Scary Stories to Tell in the Dark, collected by Alvin Schwartz, drawings by Stephen Gammell, 3/5
It is clear that children are the target audience for this book, but the simple layout and child-friendly writing style provide a disturbing contrast with the extremely dark and gross stories it contains. I wouldn’t have wanted to read such terrifying things as a kid and certainly wouldn’t want my own children to be exposed to these ideas at a young age. As an adult, I found the stories to be entertaining, if a bit simplistically retold, and the artwork in particular is outstanding.
Why I read it: a thrift store find. I’ve always been interested in fairy tales and myths, so paranormal stories are not that much of a stretch.

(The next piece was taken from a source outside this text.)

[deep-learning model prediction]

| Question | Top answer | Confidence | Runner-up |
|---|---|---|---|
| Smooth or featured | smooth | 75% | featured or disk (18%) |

Tapisserie de Bayeux: Photos and Captions of Bayeux Tapestry, published by Éditions Artaud Frères, 5/5
This high-quality souvenir book contains photos of the complete 11th-century Bayeux Tapestry and terse captions in six languages, outlining events leading up to the Norman conquest of England and culminating in spoilers King Harold’s death at the Battle of Hastings in 1066. The needlework is charmingly quirky, from the multi-colored horses to the occasional nude figures in the border, proudly displaying their embroidered nethers to my extreme amusement.
Why I read it: this book has been in my to-read pile for so long that I can’t remember where or when I bought it. Glad I did, though!
Steal Like An Artist: 10 Things Nobody Told You About Being Creative by Austin Kleon, 5/5
The 10 points about creativity that form the backbone of this little book are deceptively simple (even unimpressive) at first glance. Happily, my first impression was wrong–the author uses this list merely as a starting point for an encouraging and inspiring discussion about artistic creativity. Reading this book first normalised, then challenged, many of the negative feelings that have caused me in the past to describe myself as an uncreative person.
- Steal like an artist.
It’s refreshing to hear someone creative admit that “every new idea is just a mashup or a remix of one or more previous ideas” (9).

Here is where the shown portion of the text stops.